O Senhor Walser era um solitário. Como será o autor do livro, deve certamente ser uma das perguntas de milhares de leitores. Quer responder? 

Escrever é um acto que exige afastamento. O essencial para um escritor é isolar-se e depois, de vez em quando sair à superfície já que também é indispensável observar o mundo, ver como ele cheira.


Sabemos que algumas das obras que agora lança começaram a ser escritas há muitos anos. É o caso de O Senhor Walser? Pode levantar um pouco o véu?

Muitos dos livros que já saíram, sim, foram escritos no longo período em que estive fechado. O Senhor Walser, no entanto, é um  escrito mais recente. Mas as datas não têm importância.

Que análise faz da actual literatura portuguesa? Há alguma coisa que queira destacar na literatura contemporânea (incluindo a que vem de fora)?

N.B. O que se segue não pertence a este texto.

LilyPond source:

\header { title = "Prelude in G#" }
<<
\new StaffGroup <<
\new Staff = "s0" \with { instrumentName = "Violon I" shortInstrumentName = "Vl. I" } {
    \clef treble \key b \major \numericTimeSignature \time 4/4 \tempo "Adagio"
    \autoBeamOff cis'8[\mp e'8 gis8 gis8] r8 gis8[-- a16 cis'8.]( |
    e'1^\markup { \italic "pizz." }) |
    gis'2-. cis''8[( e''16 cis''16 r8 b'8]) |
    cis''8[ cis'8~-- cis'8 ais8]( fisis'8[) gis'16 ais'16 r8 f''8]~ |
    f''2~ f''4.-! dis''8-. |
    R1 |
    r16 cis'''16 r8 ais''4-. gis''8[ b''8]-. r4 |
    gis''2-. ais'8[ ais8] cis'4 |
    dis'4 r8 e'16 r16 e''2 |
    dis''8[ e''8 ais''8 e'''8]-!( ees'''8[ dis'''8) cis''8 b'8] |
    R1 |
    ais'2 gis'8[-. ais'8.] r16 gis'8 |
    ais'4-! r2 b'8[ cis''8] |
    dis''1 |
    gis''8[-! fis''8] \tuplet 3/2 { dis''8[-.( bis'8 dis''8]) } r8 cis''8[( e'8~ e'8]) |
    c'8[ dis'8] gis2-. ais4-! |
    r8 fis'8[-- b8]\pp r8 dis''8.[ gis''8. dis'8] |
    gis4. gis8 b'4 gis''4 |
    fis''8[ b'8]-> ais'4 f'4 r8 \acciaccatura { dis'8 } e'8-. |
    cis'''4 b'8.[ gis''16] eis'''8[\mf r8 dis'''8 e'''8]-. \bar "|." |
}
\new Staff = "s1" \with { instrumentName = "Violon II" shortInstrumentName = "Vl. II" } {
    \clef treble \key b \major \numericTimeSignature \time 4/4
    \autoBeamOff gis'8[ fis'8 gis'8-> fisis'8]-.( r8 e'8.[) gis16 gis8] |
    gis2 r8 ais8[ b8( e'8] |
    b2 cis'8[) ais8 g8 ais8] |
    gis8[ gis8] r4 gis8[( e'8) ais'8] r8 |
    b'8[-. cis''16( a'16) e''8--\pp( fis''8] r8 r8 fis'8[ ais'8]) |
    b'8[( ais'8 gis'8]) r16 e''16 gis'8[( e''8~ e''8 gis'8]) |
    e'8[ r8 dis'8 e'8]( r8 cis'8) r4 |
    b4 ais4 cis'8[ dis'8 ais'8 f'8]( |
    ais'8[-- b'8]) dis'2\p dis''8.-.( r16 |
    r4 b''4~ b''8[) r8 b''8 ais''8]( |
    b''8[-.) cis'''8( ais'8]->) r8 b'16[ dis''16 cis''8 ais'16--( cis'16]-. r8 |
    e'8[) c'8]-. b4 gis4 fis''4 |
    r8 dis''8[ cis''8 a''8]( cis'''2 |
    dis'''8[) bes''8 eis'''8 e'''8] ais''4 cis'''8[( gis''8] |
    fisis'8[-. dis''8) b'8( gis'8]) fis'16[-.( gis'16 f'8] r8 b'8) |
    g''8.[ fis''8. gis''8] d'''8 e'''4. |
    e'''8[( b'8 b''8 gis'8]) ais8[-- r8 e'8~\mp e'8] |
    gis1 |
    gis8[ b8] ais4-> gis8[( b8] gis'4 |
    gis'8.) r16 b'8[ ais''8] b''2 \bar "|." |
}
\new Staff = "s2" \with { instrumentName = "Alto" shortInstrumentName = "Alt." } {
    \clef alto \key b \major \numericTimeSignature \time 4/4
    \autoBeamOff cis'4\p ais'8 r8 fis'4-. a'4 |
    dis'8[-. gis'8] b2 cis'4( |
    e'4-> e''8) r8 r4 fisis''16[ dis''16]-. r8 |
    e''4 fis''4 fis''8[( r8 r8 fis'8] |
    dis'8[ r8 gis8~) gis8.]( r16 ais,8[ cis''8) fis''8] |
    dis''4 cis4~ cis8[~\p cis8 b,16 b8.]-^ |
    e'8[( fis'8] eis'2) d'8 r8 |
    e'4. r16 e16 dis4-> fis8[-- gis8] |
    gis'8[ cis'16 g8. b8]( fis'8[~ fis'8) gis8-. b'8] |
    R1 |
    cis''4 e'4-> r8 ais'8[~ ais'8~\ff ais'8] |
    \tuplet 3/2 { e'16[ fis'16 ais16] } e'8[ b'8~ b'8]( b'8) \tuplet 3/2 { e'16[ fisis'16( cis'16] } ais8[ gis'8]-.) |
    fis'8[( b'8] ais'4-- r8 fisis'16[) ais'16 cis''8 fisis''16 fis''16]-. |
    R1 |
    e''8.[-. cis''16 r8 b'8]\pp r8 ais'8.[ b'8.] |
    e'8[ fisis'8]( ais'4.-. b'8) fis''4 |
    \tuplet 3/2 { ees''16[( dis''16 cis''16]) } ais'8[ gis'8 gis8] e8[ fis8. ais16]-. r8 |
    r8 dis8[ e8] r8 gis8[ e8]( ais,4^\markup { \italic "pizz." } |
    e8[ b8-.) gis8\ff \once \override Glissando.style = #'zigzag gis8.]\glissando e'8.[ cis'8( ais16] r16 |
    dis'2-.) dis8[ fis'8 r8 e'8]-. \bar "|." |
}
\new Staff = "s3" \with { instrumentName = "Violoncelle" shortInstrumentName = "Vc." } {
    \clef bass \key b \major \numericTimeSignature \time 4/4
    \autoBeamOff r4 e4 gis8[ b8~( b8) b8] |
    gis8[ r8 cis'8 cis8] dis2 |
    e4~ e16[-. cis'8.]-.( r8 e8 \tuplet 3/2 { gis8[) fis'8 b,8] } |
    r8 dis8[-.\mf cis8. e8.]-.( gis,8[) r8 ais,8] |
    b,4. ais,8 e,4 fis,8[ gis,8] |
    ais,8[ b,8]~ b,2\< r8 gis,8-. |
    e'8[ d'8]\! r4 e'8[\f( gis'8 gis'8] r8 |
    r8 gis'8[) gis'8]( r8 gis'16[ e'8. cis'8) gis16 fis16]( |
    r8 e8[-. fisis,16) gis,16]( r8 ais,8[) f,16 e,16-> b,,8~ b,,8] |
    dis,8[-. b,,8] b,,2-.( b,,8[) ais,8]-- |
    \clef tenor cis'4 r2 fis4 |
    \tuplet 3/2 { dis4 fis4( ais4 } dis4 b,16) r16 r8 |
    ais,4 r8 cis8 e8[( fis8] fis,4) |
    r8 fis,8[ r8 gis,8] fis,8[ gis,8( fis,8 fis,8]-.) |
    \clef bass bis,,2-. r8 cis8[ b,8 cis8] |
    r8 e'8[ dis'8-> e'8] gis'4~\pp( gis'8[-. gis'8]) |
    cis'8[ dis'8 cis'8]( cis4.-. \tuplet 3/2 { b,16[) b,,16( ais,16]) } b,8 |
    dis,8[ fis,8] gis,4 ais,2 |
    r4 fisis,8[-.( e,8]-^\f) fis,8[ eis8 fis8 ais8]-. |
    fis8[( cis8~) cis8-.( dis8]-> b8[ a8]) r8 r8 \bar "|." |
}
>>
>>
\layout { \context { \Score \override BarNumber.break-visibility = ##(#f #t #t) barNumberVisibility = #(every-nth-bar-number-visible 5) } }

Não devemos ser excessivamente patriotas enquanto leitores. Um leitor é alguém que lê, e tenta ler o melhor possível, o que mais se aproxima de si, sem nenhum outro critério que não o do desejo de ler. Julgo que mais do que uma literatura de um país, se deve falar da literatura numa Língua.
E há, felizmente, uma literatura escrita em português (neste país e lá fora (principalmente no Brasil) – que tem uma tradição forte atravessada por novos escritores. Há muitas tendências, e muitos escritores que fazem o seu percurso, individual.
Lá fora, vejo a literatura em língua espanhola como uma das mais fortes – não apenas em Espanha, também na argentina, no México, no Chile, etc., há muitos escritores originais fortes. Felizmente, alguns deles estão a ser traduzidos – Roberto Bolaño, César Aira, etc.


Já há certamente visto para outra adesão ao bairro. Podemos saber qual ou é surpresa?

Na linha do que respondi na primeira questão, o projecto do bairro tem, agora, a partir do Senhor Walser, um esboço de continuidade - é apresentado um conjunto de personagens que ocupam um apartamento neste bairro. Quase todos estão por escrever, embora os visualize já. É um projecto para muitos anos, para toda a vida. O próximo talvez seja o Senhor Eliot, mas nunca se sabe bem qual o fluxo de trânsito de um bairro real ou imaginário.